There I looked at the map and, behold, I found I was right by a foot/cycle suspension bridge that took me to the other side and thence, back to Battambang.
I visited a market on the outskirts and oranges and then cycled back to the hotel, ready for the afternoon's excursion.
This was by tuk tuk and started off retracing my cycle route to the suspension bridge. We then took a look at a fishing village on the river and the market gardens on its banks. These are incredibly well tended. As in Vietnam, there might be a lot of litter and mess but the farmers seem to make sure that their holdings are spectacularly neat and free of litter, weeds and mess.

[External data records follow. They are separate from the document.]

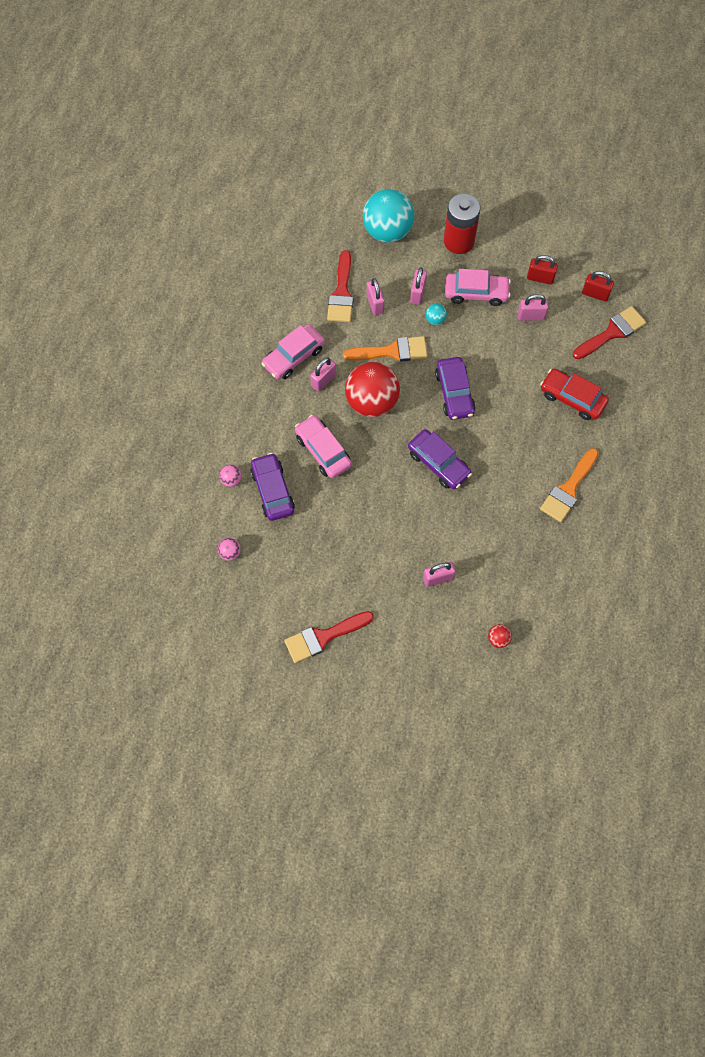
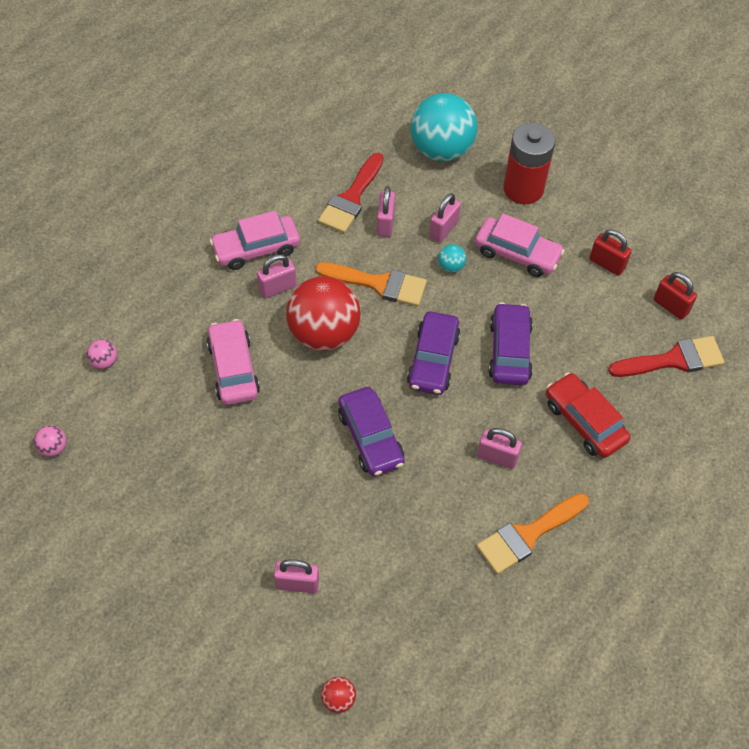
camera: 20 degrees right, 10 degrees down
purple car [250,453,295,521] -> purple car moved to [488,302,533,385]
red brush [284,611,374,663] -> none
pink padlock [518,294,548,321] -> pink padlock moved to [477,428,522,469]

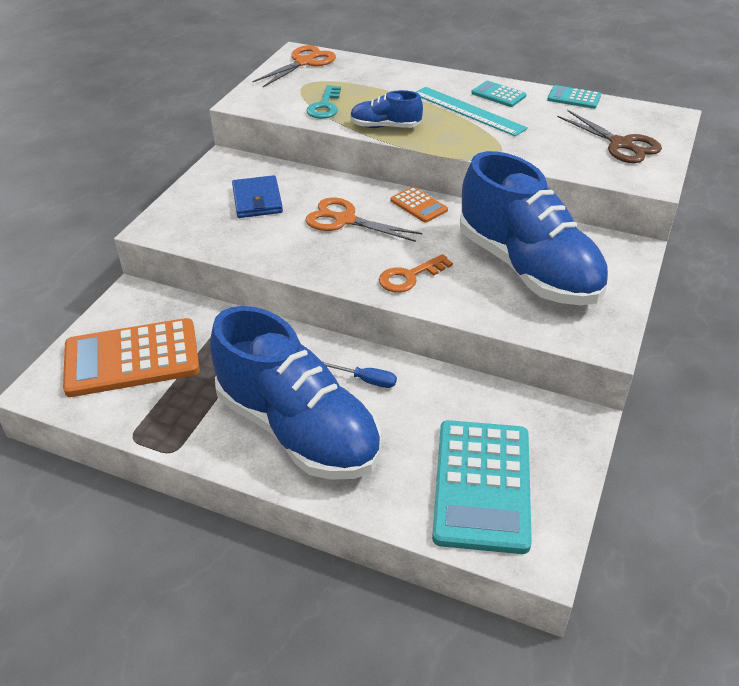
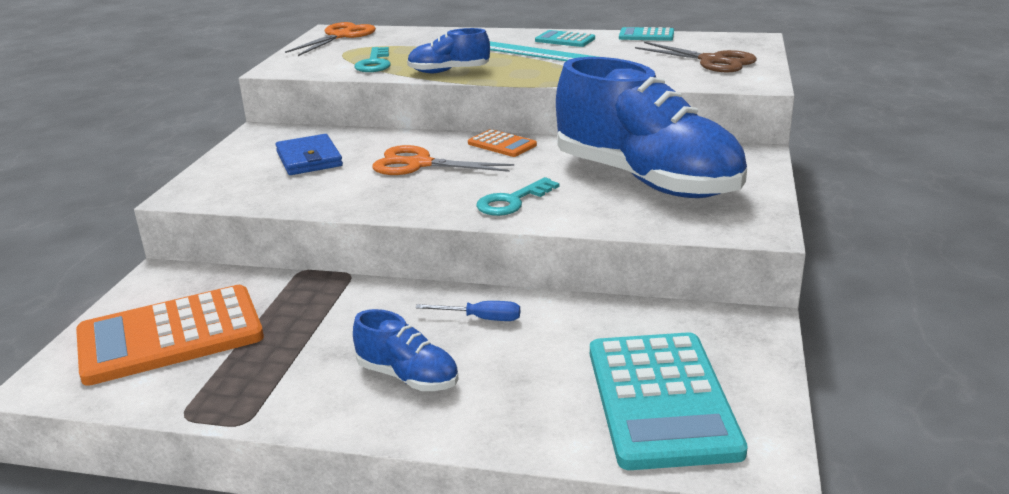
camera: 10 degrees left, 15 degrees down
blue shoe [210,306,381,480] -> blue shoe [353,309,459,391], size x0.44
orange key [379,254,453,293] -> turquoise key [476,177,559,216]

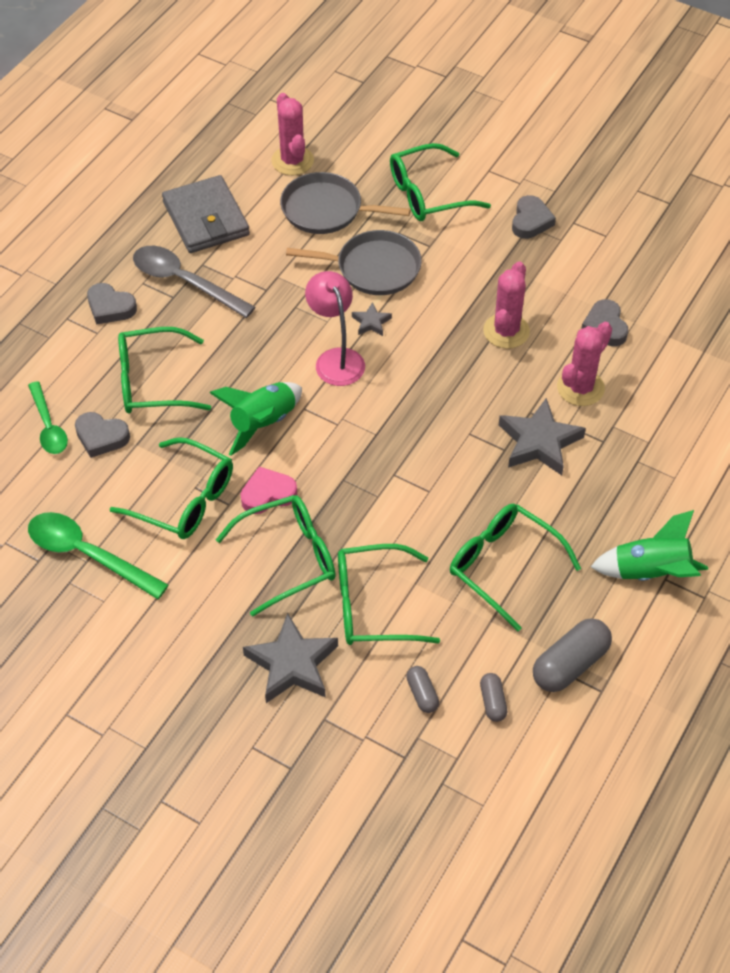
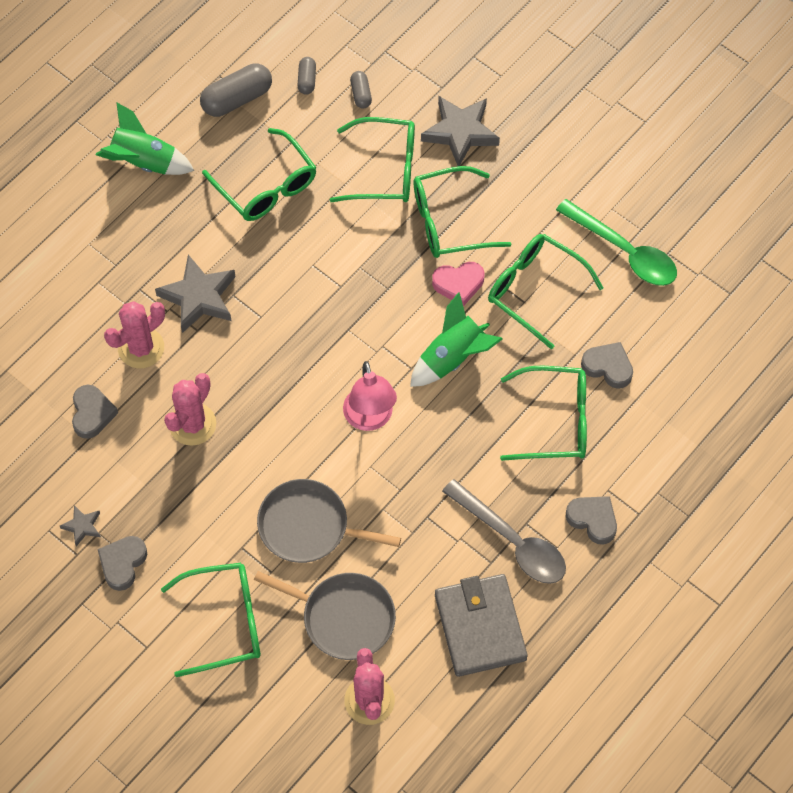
camera: 170 degrees left, 10 degrees up
green spoon [28,381,68,454] -> none
grey star [352,302,392,336] -> grey star moved to [60,505,101,547]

We continued along the peaceful road....
....until the next stop which was a tree with dozens of fruit bats hanging in it, flapping their wings laconically to stay cool. It was a fascinating sight.
Passing up the possible visit to a wwinery, we headed on to Wat Banan,. This involves a climb up 358 pretty sheer steps to a small and ruined temple complex, reminiscent of Siem Reap's. It was very pleasant with few tourists.
Then we headed off to Phnom Sampeau, taking an amazingly straight road through the paddy fields and punctuated by some beautiful water lilly ponds.
Phnom Sampeau itself struck me as a bit scruffy with lots of thieving and copulating monkeys. Nearby are the killing caves that I decided to forego as time was running short and I knew the history from last year's visit to Phnom Pen..
Instead, I made my way back down to see the bats exiting from their cave - a spectacular sight that makes the job of the Red Arrows seem quite straightforward.
By the end if this, it was dark and the tuk tuk took no hostages on the way back, overtaking lorries and scooters and having one near brush with a car.
In the evening, I made the mistake of going to a 'fusion' restaurant that did not quite hit the spot. Dreary on the palate, unfortunately. Live and learn.